I would *much* rather use the / or + operator, but I think even better
(and less likely to cause arguments about the operator) is an explicit
`join` method. After all, we call it "joining path components", so the name
is intuitive (at least for English speakers) and simple.

I don't believe that there will be confusion with str.join -- we already
have an os.path.join method, and I haven't seen any sign of confusion
caused by that.


[...]
> It's important to remember that you can't readily search for syntactic
> characters or common method names to find out what they mean, and
> these days that kind of thing should be taken into account when
> designing an API.

To some degree, that's a failure of the search engine, not of the
language. Why can't we type "symbol=+" into the search field and
get information about addition? If Google can let you do mathematical
calculations in their search field, surely we could search for symbols?
But I digress.


>"p.subpath('foo', 'bar')" looks like executable
> pseudocode for creating a new path based on existing one to me,

That notation quite possibly goes beyond unintuitive to downright
perverse. You are using a method called "subpath" to generate a
*superpath* (deeper, longer path which includes p as a part).

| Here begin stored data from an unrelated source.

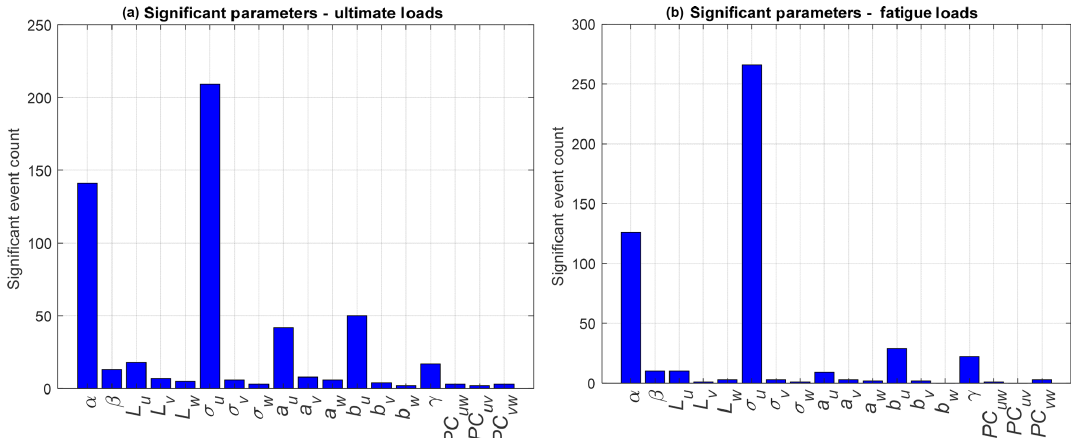
Figure 3. Identification of significant parameters using ultimate (a) and fatigue (b) loads. Significant events are defined by the number of outliers identified across each of the QoIs for all wind speed bins, input parameters, and simulation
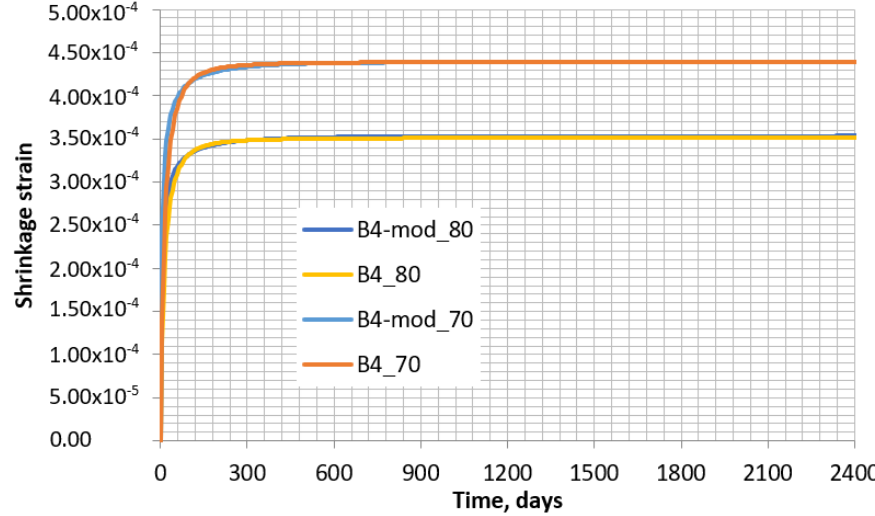
Figure 14. Shrinkage at humidity of 70% and 80% according to B4 model (B4_70 and B4_80, respectively) and modified B4 model (B4-mod_70 and B4-mod_80, respectively) in a 2400-day period.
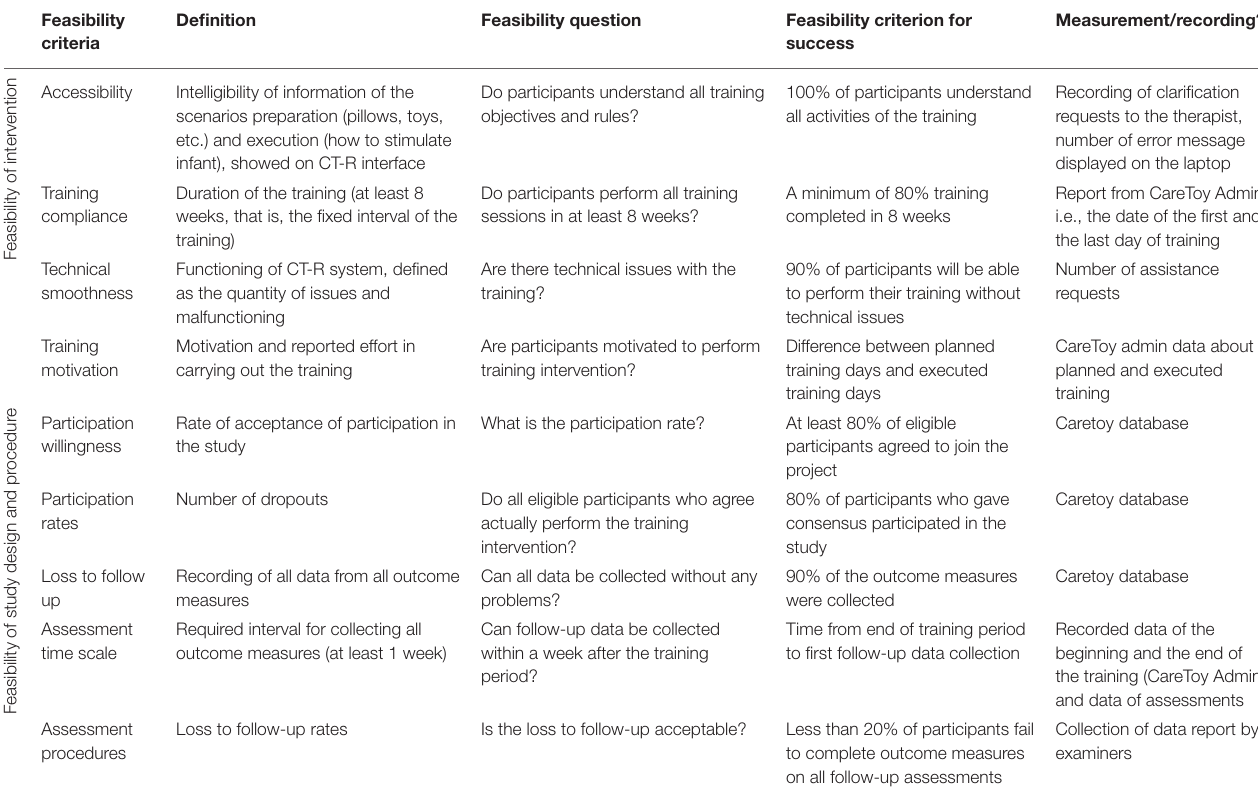
TABLE 1 | Feasibility criteria.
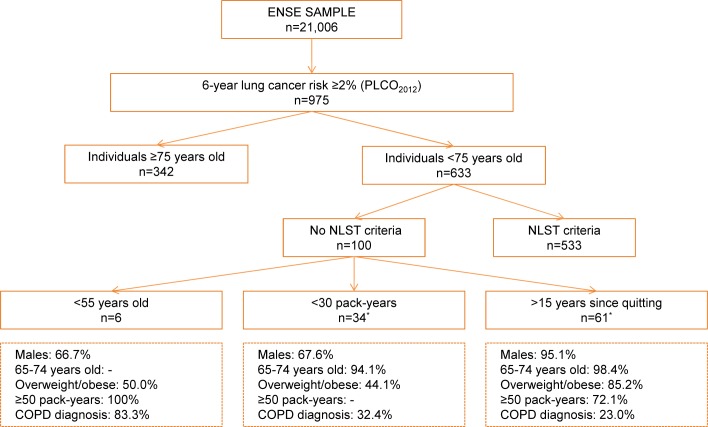
Distribution of ENSE participants with a 6-year lung cancer risk ≥2% who did not meet the NLST criteria.* One individual was a former smoker for more than 15 years and used to smoke <30 pack-years. Thus, the total sums up 101, not 100.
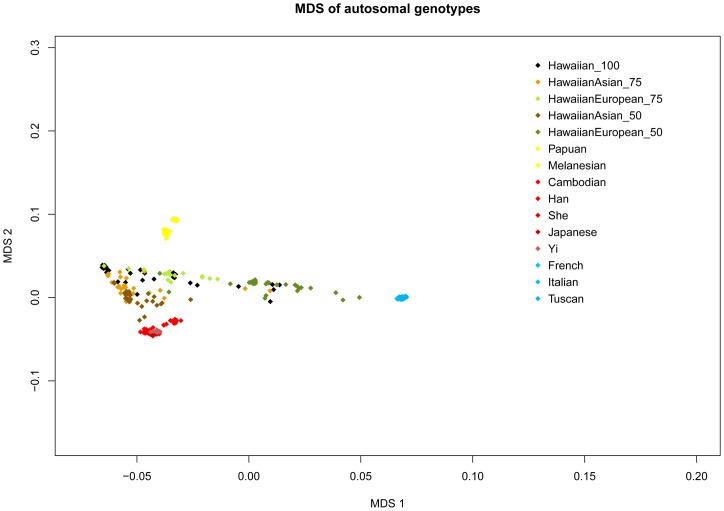
Multi-Dimensional Scaling analysis of GWAS data.HGDP representative samples with European, East Asian and Oceanian ancestry and are plotted against Native Hawaiians with various degrees of self-reported ancestry in MDS dimensions.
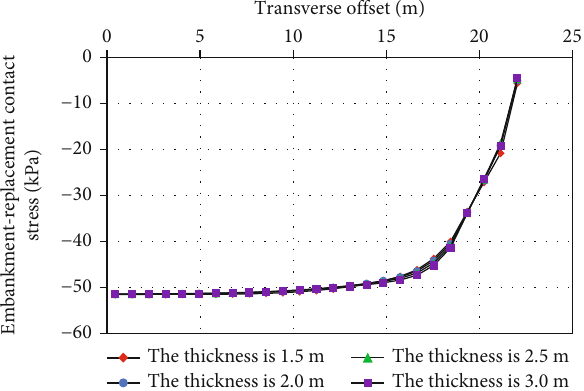
Figure 9: Transverse distribution of embankment-replacement contact stress with di ff erent thicknesses of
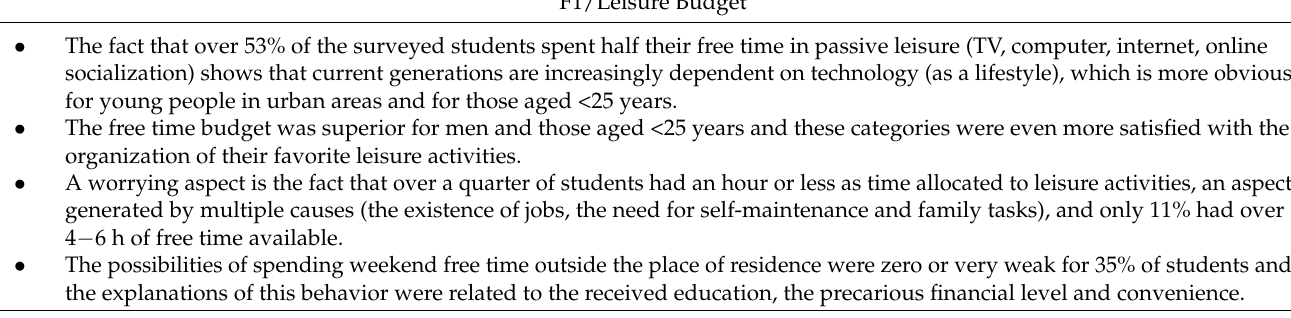
Table 10. Factor summary of research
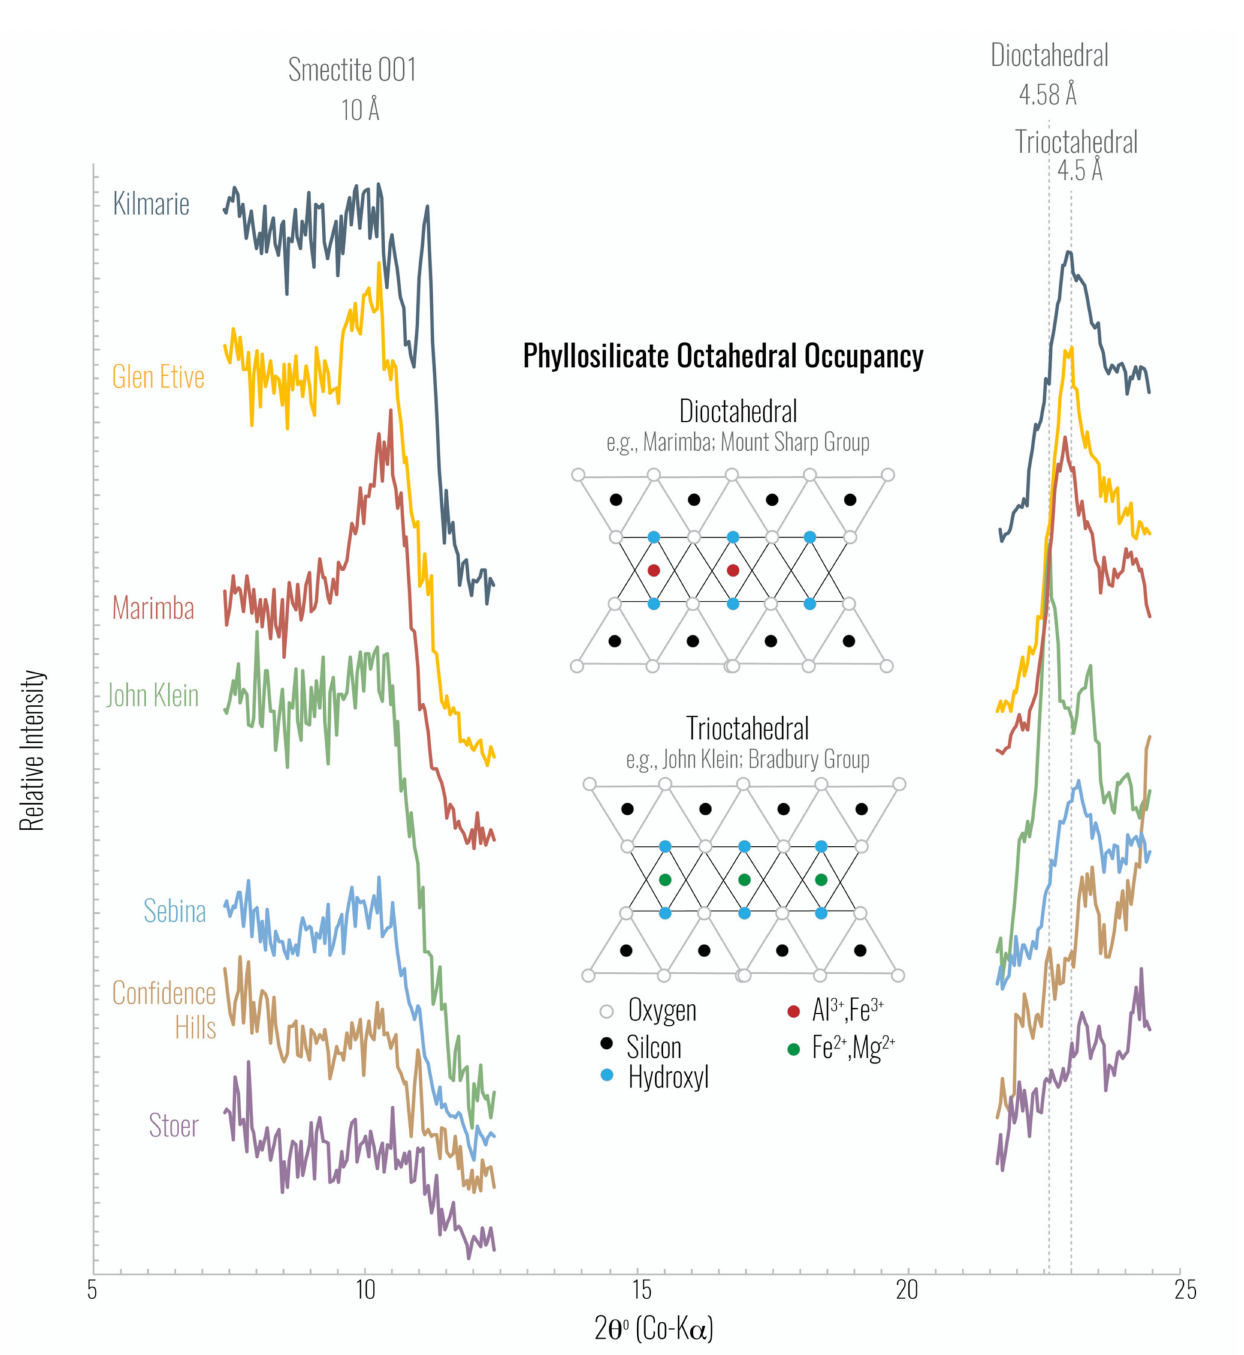
Figure 5. X-ray diffraction patterns for select mudstone drills throughout Curiosity’s traverse. The 2 θ range is restricted to highlight the key phyllosilicate reflections that the CheMin team uses to identify discrete clay mineral phases. Additionally, the crystal structure of smectite is illustrated to demonstrate how the octahedral site occupancy has changed throughout the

http://en.wiktionary.org/wiki/subpath

Given:
p = /a/b/c
q = /a/b/c/d/e  # p.subpath(d, e)

p is a subpath of q, not the other way around: q is a path PLUS some
subdirectories of that path, i.e. a longer path.

It's also a pretty unusual term outside of graph theory: Googling finds
fewer than 400,000 references to "subpath". It gets used in graphics
applications, some games, and in an extension to mercurial for adding
symbolic names to repo URLs. I can't see any sign that it is used in
the sense you intend.


> unlike
> "p / 'foo' / 'bar'", "p['foo', 'bar']", or "p.join('foo', 'bar')".

Okay, I'll grant you that we'll probably never get a consensus on
operators + versus / but I really don't understand why you think that
p.join is unsuitable for a method which joins path components.